FBI Published Recommendations on IoT Security

  • Posted on: 23 September 2015
  • By: Patrick Oliphant

Earlier this month the Federal Bureau of Investigation (FBI) released a warning about the risks of having our connected devices being hacked. They have also made some suggestions on how we can protect our privacy, home and business from hackers. Google also recently released one of these recommendations on how to secure our home wireless network. The FBI suggested nine things we can do, which I think are easy for anyone to do. I have also elaborated on some of the recommendations to reduce the risks even further.

Isolate Internet of Things (IoT) devices on their own protected networks: As this relates to home users it will be difficult to do, because most of the hub and routers in our homes are basic and does not go up to the level splitting traffic. Also many of the hubs we have in our homes are the same one we bought the day we orders our first broadband. The newer routers offer the option to encrypt traffic as it travels across our home network.

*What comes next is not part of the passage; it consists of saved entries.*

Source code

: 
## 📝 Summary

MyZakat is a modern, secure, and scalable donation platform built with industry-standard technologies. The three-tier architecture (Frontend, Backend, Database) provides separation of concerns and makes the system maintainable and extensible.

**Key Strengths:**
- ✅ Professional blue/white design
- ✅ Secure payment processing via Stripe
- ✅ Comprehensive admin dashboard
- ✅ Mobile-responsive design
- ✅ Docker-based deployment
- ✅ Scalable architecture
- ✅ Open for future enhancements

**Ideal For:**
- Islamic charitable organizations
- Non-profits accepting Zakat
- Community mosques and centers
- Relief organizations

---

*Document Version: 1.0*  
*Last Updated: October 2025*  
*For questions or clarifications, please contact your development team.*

Disable UPnP on routers: This might be a bit difficult to day. In addition to this, we should disable guest login if not needed, request password for wanting to use our Wi-Fi connection, we could even go a bit further and only offer connected to the device MAC address we know.

Consider whether IoT devices are ideal for their intended purpose:  In addition to this we should be aware of the devices other capabilities and if they are not needed disable them if possible.

Purchase IoT devices from manufacturers with a track record of providing secure devices: This has to be a must, therefore buying unknown brands from off the internet is a no. Saying that we learnt that many of the well-known brands home routers have security vulnerability, which takes us back to point one maybe you need to upgrade.
When available, update IoT devices with security patches: For the time being the onus is up to us to make sure patches are applied. However, in the near future, the use of TR-069 protocol will allow service providers to push out device firmware and security updates from a central location.
Consumers should be aware of the capabilities of the devices and appliances installed in their homes and businesses. If a device comes with a default password or an open Wi-Fi connection, consumers should change the password and only allow it operate on a home network with a secured Wi-Fi router.
Use current best practices when connecting IoT devices to wireless networks, and when connecting remotely to an IoT device: What are these you may ask? These are the recommendations up to now.  In addition, please read the manual most of us don’t like to but it’s for our own privacy and security – feeling vulnerable is not comfortable.

Patients should be informed about the capabilities of any medical devices prescribed for at-home use. If the device is capable of remote operation or transmission of data, it could be a target for a malicious actor.

Ensure all default passwords are changed to strong passwords. With the need to remember so many passwords in our everyday lives we are sometime, tempted to use something easy for things like these but the FBI is suggesting that we consider what is at stake and use a strong password.